- **About this task**
Tally the lines in the data that follows that include the word "middle", and report nothing but the total.

- **Supplied data**
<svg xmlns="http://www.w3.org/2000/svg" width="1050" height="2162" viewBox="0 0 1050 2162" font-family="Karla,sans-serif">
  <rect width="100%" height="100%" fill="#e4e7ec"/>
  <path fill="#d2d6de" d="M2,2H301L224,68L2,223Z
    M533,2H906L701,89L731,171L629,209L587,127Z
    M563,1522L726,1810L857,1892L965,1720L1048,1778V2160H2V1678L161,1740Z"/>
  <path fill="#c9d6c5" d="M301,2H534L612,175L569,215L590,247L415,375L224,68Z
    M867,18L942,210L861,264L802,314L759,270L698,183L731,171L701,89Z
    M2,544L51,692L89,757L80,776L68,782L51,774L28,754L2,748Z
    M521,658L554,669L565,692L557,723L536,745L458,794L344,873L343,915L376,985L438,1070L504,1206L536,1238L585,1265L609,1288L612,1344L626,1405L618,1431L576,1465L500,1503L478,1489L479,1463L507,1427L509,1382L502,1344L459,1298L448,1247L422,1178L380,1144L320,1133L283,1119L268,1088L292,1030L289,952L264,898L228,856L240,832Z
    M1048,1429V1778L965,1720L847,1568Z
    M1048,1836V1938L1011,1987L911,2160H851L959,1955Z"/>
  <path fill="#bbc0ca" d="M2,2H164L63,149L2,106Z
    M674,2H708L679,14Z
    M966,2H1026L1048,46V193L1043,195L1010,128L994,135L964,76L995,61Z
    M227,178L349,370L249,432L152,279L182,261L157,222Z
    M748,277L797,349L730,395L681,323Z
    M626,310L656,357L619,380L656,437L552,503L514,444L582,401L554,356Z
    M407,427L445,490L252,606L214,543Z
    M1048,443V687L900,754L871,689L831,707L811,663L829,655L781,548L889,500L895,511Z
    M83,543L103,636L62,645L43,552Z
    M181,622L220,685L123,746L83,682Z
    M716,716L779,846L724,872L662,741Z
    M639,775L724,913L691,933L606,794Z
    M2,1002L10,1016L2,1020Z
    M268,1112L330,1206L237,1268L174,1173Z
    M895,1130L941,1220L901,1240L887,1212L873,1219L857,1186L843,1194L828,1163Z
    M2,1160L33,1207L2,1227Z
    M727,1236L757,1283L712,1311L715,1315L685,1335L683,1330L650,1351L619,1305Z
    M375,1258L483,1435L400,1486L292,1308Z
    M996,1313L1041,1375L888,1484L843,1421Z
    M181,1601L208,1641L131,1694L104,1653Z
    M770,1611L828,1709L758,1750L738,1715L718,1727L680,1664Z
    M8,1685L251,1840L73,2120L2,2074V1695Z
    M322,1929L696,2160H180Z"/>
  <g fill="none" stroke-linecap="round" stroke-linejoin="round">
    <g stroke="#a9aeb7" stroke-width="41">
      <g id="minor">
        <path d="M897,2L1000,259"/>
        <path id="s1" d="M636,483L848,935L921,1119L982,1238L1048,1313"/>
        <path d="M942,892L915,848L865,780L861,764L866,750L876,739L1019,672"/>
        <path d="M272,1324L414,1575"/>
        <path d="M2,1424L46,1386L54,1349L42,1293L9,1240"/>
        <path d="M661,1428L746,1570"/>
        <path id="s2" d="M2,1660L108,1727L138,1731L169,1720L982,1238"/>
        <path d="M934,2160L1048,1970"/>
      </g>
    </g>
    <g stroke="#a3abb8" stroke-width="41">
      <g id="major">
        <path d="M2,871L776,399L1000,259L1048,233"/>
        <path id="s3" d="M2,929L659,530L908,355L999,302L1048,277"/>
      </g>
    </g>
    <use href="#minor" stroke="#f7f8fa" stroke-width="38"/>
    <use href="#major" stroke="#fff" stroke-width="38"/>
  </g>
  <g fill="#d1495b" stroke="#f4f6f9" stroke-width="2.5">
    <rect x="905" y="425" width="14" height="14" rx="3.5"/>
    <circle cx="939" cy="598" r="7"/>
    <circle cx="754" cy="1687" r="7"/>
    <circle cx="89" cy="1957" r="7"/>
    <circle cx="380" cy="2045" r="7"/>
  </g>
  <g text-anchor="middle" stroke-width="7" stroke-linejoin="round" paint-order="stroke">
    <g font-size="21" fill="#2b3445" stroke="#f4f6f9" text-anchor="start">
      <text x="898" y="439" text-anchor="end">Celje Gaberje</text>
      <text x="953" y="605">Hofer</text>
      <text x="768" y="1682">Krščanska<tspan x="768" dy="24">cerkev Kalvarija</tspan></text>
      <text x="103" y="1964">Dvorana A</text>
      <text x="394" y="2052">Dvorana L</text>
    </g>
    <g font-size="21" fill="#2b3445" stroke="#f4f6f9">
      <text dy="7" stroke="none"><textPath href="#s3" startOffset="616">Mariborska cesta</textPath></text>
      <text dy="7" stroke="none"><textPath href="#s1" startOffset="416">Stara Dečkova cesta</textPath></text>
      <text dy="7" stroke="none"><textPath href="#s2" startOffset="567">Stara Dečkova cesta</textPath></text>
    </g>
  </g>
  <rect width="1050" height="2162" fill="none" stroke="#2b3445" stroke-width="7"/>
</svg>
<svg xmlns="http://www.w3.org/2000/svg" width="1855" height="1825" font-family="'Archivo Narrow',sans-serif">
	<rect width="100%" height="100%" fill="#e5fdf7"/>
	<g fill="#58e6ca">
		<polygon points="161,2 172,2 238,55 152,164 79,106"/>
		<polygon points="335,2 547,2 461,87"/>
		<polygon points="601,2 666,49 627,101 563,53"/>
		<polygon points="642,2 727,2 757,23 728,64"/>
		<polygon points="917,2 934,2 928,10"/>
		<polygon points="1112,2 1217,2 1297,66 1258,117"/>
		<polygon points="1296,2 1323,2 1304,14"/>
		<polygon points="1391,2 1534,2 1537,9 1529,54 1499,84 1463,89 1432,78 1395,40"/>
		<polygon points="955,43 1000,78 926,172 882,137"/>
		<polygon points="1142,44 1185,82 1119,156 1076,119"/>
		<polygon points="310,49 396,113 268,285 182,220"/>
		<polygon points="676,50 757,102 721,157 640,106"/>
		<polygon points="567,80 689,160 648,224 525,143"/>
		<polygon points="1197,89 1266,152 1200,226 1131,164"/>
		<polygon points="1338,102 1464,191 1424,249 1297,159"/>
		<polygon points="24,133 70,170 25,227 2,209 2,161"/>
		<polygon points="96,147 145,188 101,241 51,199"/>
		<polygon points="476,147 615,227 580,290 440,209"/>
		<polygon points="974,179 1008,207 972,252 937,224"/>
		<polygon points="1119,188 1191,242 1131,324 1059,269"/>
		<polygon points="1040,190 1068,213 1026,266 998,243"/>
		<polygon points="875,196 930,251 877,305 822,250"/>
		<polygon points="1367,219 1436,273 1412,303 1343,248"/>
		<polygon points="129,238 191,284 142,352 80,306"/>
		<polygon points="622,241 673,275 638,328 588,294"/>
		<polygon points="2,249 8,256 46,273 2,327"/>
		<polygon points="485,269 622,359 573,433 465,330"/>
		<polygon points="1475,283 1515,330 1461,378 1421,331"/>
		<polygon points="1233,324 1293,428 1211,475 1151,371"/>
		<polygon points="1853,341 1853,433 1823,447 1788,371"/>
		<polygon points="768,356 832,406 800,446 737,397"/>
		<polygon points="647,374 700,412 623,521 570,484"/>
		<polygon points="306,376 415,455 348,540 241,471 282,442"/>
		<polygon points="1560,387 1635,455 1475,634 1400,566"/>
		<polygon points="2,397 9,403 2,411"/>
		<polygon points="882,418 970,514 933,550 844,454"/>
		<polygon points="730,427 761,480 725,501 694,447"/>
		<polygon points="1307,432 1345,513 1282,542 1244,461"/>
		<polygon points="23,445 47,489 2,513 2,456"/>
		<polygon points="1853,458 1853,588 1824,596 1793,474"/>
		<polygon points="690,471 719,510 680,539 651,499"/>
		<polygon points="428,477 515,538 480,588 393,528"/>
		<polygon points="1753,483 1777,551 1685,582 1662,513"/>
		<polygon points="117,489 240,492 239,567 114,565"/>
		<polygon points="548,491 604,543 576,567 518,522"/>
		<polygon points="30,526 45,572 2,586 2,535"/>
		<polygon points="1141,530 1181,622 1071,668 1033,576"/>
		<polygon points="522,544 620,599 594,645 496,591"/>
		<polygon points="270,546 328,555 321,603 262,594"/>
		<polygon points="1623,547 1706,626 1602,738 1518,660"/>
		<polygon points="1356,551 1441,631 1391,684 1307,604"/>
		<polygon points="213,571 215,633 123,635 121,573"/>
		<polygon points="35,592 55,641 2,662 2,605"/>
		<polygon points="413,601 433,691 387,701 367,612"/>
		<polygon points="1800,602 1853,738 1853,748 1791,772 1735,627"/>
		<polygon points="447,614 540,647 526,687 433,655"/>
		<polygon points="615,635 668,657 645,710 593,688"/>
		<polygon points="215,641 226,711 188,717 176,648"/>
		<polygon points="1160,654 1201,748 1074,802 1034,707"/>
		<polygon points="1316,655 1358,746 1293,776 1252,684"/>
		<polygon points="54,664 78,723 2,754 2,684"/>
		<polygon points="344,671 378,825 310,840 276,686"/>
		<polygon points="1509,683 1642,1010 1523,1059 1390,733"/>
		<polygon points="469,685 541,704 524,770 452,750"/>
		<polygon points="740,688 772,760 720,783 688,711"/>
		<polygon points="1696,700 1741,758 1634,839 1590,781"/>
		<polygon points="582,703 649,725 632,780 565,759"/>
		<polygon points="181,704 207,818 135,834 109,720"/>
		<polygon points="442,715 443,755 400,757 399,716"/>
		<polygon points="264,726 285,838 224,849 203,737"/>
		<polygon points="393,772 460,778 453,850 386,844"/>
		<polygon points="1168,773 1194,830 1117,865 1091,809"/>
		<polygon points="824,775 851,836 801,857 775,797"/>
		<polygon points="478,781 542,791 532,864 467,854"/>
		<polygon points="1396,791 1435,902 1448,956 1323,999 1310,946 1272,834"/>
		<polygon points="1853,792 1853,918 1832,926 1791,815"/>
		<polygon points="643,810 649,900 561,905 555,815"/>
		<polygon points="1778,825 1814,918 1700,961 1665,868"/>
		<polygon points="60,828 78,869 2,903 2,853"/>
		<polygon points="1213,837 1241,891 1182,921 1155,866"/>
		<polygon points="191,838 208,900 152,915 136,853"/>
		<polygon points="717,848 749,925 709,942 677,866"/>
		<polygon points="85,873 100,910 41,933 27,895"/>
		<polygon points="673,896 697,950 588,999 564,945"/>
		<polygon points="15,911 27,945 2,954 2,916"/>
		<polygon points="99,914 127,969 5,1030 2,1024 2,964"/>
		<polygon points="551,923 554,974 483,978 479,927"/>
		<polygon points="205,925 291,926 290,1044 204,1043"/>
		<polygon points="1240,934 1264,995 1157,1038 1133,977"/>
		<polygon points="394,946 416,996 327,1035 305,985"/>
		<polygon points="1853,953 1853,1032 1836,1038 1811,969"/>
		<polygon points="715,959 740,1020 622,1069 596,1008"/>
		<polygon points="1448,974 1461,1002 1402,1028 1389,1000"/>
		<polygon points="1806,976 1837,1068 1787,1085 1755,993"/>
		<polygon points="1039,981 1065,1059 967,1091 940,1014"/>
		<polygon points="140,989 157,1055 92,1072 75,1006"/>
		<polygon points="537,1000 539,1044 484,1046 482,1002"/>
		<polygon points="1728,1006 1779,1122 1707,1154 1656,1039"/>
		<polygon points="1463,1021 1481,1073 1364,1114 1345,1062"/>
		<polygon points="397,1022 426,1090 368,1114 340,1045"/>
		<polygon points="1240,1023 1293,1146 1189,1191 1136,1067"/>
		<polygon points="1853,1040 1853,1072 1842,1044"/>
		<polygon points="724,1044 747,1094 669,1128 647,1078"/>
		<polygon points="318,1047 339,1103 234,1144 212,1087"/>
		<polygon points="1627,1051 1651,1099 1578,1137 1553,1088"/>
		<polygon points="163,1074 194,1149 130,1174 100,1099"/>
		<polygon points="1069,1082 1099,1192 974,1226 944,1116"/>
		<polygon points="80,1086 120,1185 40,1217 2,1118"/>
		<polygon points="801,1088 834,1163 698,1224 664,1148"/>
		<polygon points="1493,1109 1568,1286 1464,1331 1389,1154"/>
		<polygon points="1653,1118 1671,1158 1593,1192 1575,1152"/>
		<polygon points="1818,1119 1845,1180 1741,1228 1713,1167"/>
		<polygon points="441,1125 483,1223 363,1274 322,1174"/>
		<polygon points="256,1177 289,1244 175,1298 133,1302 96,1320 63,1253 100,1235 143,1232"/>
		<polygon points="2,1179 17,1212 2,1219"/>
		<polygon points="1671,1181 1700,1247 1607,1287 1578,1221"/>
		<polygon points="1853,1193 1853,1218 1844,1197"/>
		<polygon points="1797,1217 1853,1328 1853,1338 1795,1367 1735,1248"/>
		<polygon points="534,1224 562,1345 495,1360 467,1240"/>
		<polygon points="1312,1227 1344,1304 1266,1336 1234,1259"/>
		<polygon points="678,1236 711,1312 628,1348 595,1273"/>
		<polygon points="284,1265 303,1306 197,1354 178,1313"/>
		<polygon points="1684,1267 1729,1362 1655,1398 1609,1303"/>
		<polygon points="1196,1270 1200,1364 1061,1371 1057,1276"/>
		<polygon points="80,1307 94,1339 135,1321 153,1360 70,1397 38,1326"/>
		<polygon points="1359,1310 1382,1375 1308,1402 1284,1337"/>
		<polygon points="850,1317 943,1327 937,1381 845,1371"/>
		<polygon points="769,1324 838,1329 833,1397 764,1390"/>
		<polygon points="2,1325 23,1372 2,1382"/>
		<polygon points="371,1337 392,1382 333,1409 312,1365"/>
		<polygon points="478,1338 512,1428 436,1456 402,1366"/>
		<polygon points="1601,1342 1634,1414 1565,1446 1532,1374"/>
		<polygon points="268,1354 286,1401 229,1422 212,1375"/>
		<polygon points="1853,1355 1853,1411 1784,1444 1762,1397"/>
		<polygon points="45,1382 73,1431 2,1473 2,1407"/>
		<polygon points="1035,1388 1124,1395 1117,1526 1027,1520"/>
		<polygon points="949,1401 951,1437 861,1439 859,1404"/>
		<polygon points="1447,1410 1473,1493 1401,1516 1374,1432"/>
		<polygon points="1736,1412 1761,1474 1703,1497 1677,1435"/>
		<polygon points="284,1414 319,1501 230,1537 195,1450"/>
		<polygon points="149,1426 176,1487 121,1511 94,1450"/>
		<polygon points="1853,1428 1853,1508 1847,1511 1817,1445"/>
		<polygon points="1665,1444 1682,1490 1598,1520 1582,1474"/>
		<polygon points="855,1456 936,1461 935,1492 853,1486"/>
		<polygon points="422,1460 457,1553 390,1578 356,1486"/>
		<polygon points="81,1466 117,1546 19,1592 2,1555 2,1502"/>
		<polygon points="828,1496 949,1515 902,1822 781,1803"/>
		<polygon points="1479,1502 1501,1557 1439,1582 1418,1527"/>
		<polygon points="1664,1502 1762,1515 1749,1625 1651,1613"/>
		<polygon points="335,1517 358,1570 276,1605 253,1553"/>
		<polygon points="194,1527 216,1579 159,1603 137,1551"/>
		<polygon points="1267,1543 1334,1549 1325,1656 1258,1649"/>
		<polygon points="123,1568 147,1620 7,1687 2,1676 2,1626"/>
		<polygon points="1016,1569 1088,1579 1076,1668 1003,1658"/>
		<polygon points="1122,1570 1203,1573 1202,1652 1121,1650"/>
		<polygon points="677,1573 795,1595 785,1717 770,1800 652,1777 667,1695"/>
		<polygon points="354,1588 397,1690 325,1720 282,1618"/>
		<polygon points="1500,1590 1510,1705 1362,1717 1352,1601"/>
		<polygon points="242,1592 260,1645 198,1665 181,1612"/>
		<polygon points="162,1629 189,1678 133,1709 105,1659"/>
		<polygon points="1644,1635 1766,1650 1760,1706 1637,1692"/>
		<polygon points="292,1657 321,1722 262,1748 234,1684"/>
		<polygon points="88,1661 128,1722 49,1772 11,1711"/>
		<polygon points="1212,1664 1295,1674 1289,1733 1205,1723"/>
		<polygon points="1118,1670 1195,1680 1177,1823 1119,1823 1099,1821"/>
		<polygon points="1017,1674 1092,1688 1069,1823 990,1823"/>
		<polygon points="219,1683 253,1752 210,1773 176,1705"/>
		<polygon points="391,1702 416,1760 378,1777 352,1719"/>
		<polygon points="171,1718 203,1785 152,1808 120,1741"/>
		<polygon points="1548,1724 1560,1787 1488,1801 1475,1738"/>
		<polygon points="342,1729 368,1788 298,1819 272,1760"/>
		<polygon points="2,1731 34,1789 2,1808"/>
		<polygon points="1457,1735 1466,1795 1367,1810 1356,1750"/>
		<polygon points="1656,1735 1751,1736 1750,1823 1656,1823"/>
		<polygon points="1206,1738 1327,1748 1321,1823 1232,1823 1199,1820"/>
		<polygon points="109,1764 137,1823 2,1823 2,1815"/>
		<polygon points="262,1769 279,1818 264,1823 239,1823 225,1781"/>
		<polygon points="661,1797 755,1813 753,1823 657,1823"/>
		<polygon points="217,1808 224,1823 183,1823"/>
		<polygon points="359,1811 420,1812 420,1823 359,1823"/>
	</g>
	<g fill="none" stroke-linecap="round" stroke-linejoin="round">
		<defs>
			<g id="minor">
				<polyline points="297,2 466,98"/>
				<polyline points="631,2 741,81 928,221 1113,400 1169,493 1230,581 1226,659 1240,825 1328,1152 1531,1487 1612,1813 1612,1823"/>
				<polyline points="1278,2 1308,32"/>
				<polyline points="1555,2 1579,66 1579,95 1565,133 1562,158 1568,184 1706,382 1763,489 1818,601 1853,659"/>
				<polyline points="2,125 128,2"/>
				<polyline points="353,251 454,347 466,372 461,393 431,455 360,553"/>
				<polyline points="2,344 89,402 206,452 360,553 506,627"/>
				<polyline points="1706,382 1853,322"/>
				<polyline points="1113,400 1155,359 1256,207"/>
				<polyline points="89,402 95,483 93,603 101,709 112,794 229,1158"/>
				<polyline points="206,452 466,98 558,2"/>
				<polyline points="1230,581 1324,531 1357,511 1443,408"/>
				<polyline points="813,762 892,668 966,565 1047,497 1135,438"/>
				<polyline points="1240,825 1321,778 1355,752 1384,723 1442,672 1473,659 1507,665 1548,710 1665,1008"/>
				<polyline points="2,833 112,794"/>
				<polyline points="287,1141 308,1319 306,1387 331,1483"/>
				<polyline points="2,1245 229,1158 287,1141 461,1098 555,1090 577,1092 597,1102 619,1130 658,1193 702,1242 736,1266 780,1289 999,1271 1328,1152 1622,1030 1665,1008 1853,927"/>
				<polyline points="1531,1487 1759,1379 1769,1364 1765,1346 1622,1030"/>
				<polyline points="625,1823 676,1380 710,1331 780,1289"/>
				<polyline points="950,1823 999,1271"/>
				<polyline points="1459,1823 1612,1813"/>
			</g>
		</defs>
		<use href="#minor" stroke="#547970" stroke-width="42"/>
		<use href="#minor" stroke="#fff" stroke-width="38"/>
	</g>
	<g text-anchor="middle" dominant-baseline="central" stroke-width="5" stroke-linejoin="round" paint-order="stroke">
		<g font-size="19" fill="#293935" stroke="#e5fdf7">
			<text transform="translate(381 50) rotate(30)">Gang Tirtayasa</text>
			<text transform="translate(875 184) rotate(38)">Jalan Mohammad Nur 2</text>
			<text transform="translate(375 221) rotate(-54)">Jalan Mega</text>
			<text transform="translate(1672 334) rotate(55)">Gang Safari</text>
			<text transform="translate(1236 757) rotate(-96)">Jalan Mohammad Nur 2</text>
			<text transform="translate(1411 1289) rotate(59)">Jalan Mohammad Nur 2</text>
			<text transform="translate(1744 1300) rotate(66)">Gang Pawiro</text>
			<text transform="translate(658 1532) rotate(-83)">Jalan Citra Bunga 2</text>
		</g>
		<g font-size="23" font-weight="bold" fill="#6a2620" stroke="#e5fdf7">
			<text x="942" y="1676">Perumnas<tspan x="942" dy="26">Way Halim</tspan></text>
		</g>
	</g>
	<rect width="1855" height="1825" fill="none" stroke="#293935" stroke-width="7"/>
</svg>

- **Worked solution**
2